== AUSGEWÄHLTER TEXT ==
Doku „Mr. Gay Syria“: Eines Tages wird meine Maske fallen

Ayşe Topraks bewegende Dokumentation „Mr. Gay Syria“ zeigt das Schicksal einer Gruppe schwuler Geflüchteter in Istanbul. Und ihren Weg in die Freiheit.

Husein redet auf einen leeren Stuhl ein. Er stellt sich vor, dass dort seine Mutter sitzt und er ihr endlich sagt, was ihm schon lange auf dem Herzen liegt: „Ich bin schwul. Bleib stolz auf mich“, sagt er, legt den Kopf auf die Sitzfläche und verstummt. Applaus. Tränen. Der Saal ist bewegt vom Monolog des 24-Jährigen, der in grauen Jeans und im grauem Sweatshirt auf der Bühne steht.

== AUFGABENLISTE ==
a) Prüfen Sie, ob die folgenden Aussagen mit dem Text über „Mr. Gay Syria“ übereinstimmen, und antworten Sie jeweils mit Ja oder Nein sowie den entscheidenden Worten des Textes als wörtlichem Zitat: (i) Die Dokumentation handelt von einer Gruppe schwuler Geflüchteter in Istanbul. (ii) Huseins Mutter sitzt während seines Monologs auf dem Stuhl. (iii) Husein ist 24 Jahre alt.
b) Geben Sie aus dem Text über „Mr. Gay Syria“ die Stelle von „Doku „Mr. Gay“ bis einschließlich „in die Freiheit.“ wörtlich wieder.
Verwenden Sie ausschließlich den Text über „Mr. Gay Syria“.

== EINTRÄGE IM DATENSATZ ==
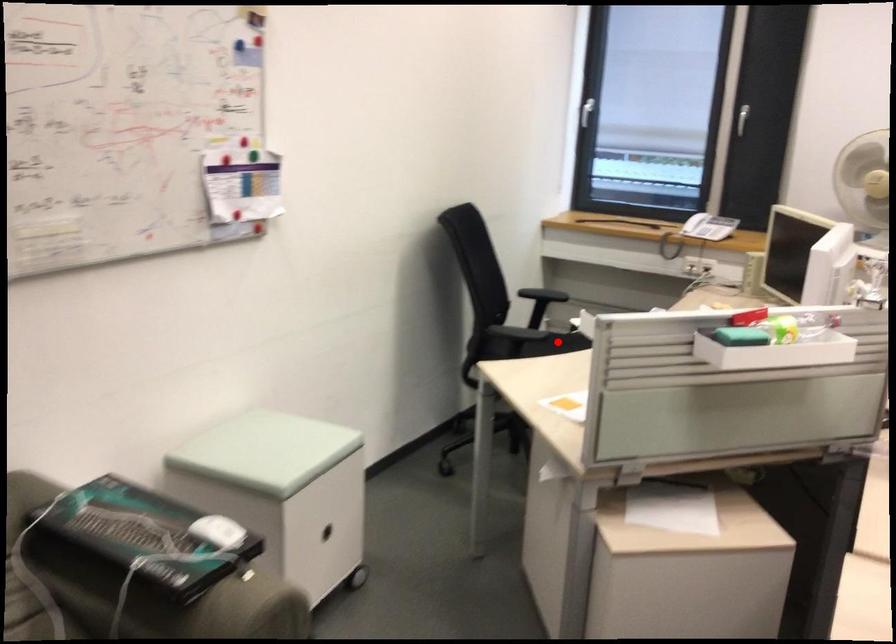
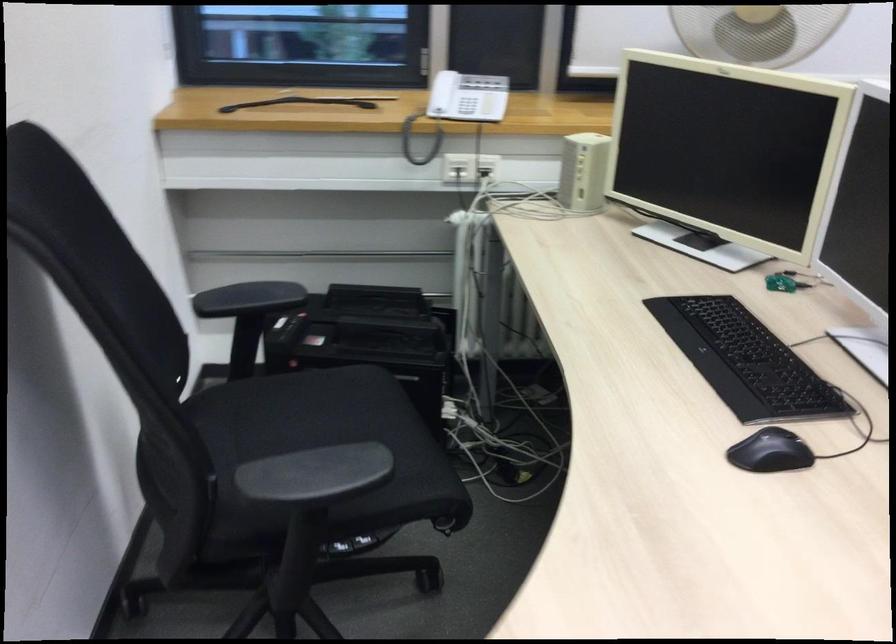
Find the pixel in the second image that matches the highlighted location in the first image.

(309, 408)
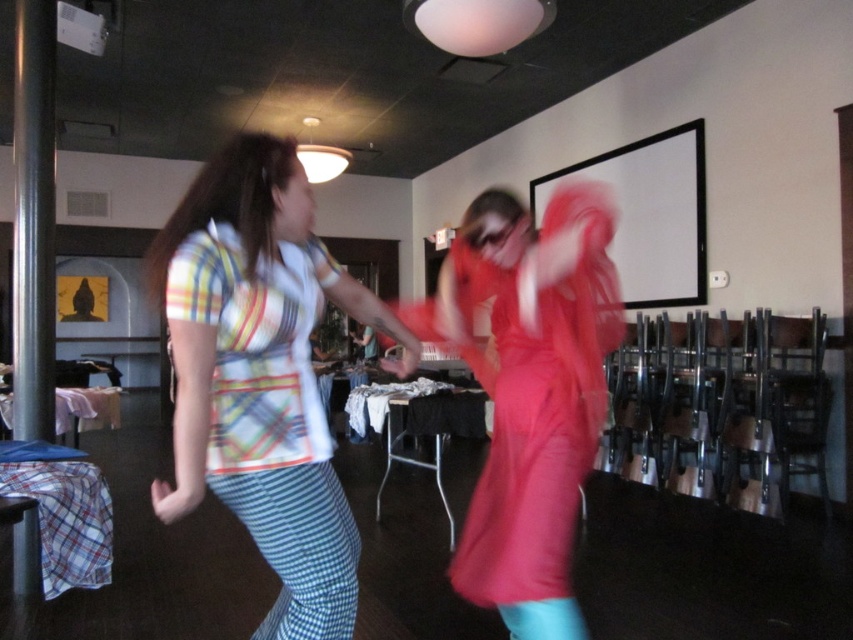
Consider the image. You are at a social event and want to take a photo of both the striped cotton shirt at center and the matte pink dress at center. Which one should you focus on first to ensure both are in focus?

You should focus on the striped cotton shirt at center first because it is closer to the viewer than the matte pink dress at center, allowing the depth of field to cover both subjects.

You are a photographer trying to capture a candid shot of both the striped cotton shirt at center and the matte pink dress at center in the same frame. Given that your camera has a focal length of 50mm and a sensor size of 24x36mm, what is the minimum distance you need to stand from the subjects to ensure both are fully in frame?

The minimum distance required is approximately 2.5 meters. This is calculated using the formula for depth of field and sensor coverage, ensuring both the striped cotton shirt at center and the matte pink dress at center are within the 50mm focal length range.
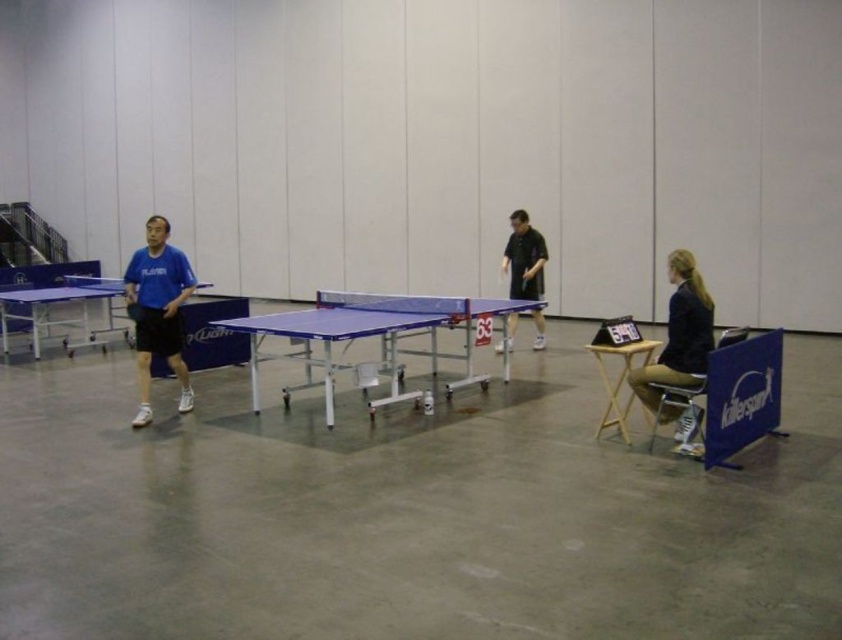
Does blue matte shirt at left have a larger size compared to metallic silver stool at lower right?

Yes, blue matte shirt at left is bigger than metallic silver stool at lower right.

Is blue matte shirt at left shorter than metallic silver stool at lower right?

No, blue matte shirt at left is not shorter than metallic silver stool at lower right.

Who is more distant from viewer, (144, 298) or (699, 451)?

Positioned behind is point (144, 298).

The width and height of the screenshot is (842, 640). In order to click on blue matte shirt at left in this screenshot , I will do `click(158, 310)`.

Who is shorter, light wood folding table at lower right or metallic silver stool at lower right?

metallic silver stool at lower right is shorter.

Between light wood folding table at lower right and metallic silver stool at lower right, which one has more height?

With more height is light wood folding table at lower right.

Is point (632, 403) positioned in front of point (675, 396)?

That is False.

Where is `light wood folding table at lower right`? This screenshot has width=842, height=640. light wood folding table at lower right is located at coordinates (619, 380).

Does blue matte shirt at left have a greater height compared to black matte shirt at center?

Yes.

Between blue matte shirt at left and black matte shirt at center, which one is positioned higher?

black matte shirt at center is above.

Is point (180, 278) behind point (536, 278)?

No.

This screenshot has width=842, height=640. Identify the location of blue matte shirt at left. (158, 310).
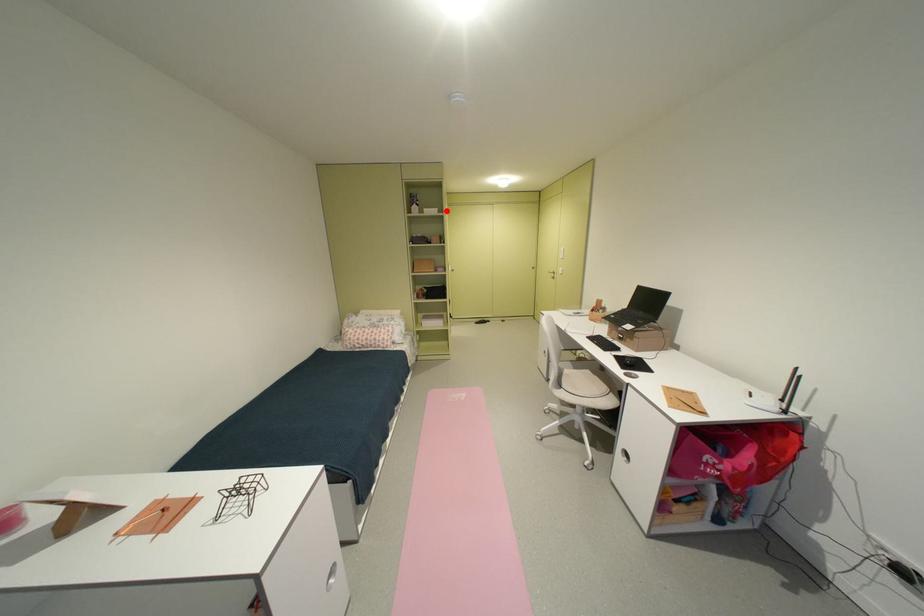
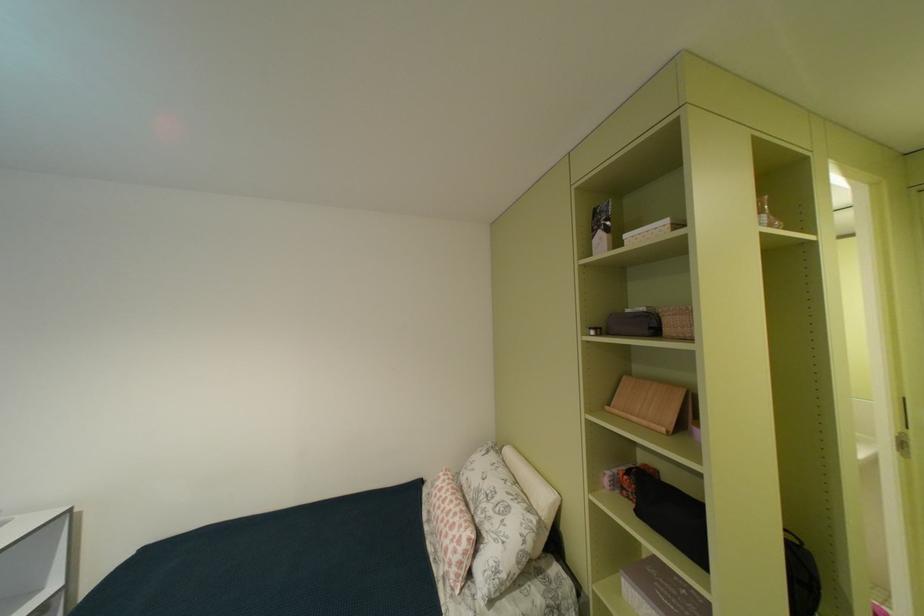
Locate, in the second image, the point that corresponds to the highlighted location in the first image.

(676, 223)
==
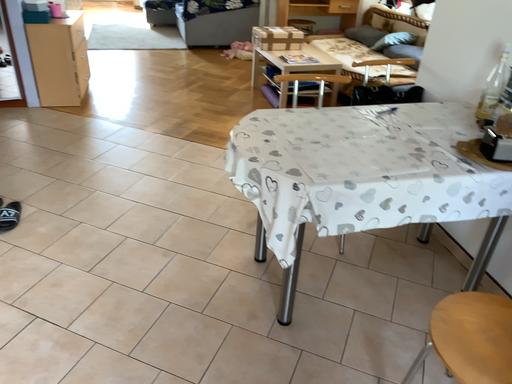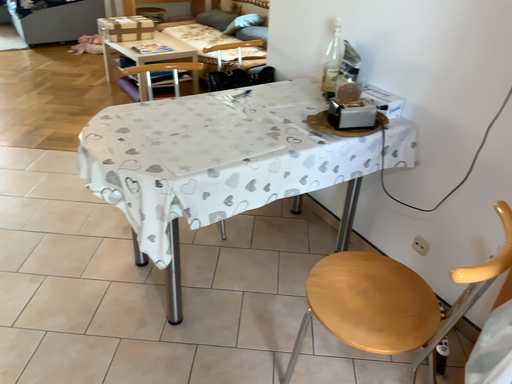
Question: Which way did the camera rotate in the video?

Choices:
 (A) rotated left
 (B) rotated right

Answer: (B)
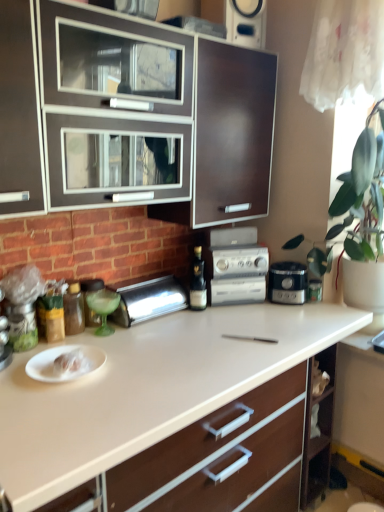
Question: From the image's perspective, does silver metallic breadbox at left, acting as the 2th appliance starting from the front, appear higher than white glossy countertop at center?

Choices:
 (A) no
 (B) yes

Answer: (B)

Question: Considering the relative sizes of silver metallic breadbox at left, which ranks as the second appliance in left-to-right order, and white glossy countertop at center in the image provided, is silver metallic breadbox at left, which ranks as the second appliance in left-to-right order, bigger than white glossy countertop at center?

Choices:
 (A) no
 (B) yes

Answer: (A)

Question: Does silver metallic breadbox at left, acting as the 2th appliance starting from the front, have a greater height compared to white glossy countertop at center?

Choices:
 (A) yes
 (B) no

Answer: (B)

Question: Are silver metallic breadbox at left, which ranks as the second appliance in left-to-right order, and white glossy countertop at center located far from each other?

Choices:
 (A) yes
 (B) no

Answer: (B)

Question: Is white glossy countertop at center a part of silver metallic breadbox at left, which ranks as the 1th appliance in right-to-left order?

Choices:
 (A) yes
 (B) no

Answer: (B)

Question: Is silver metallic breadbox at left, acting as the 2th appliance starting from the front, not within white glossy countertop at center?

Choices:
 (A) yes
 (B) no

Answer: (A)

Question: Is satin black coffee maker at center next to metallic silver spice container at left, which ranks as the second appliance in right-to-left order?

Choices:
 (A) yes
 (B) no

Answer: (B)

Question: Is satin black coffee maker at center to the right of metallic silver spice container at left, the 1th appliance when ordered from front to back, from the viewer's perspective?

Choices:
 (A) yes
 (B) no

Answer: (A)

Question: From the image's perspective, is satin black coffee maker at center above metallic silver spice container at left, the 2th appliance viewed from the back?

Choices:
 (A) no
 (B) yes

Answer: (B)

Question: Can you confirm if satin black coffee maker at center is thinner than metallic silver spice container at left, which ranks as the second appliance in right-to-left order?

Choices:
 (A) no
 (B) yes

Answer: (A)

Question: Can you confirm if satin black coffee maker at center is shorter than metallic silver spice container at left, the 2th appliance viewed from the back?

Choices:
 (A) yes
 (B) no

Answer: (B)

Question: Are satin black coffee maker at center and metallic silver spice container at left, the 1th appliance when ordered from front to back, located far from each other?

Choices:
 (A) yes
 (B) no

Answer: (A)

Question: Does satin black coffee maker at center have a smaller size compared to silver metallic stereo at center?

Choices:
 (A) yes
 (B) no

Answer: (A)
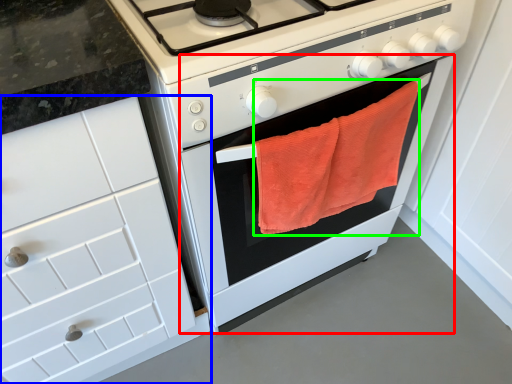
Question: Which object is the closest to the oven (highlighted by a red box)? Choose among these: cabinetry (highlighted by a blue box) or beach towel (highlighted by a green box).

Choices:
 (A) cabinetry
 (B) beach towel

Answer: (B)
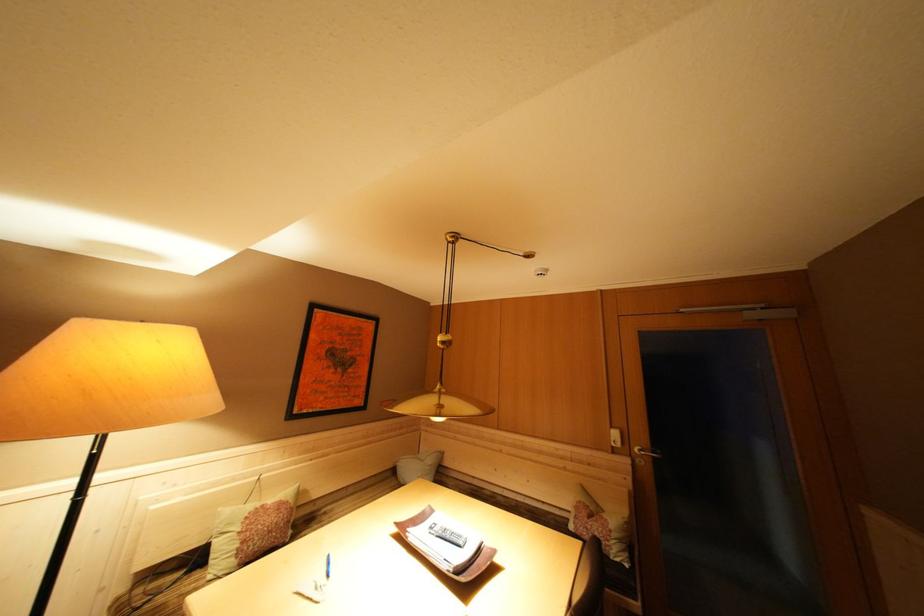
---
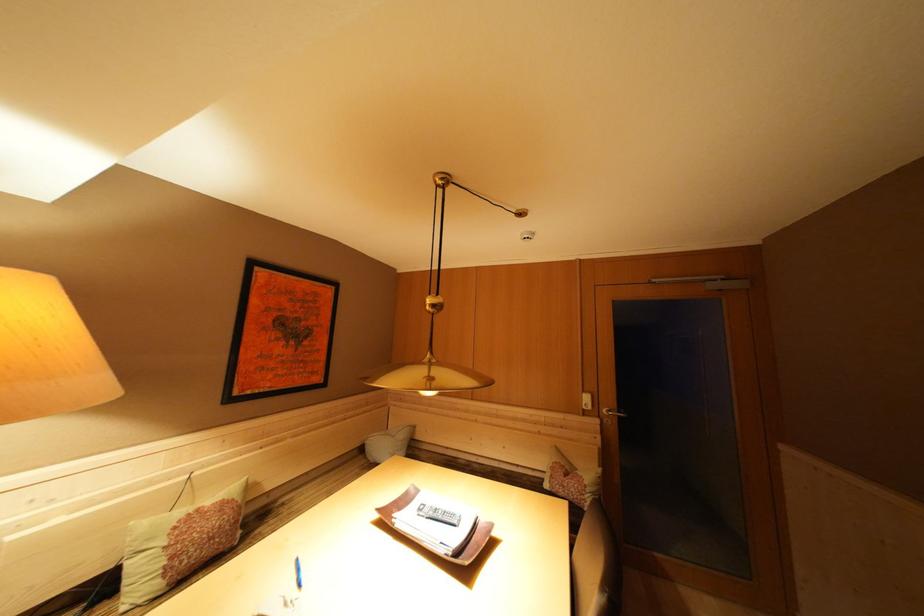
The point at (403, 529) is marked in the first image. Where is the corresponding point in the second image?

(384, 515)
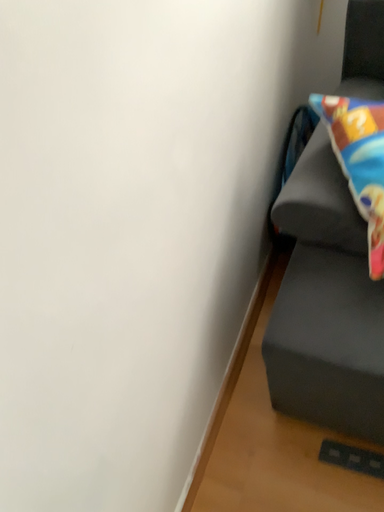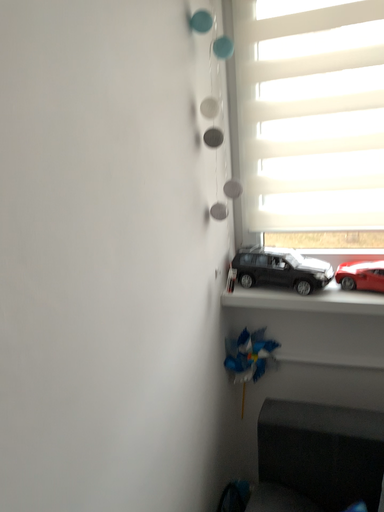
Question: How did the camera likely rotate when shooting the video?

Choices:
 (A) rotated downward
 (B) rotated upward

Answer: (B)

== ERGEBNISSE DER ÜBUNG ==
a)
(i) Ja: „zeigt das Schicksal einer Gruppe schwuler Geflüchteter in Istanbul“
(ii) Nein: „Er stellt sich vor, dass dort seine Mutter sitzt“
(iii) Ja: „vom Monolog des 24-Jährigen“

b)
Doku „Mr. Gay Syria“: Eines Tages wird meine Maske fallen

Ayşe Topraks bewegende Dokumentation „Mr. Gay Syria“ zeigt das Schicksal einer Gruppe schwuler Geflüchteter in Istanbul. Und ihren Weg in die Freiheit.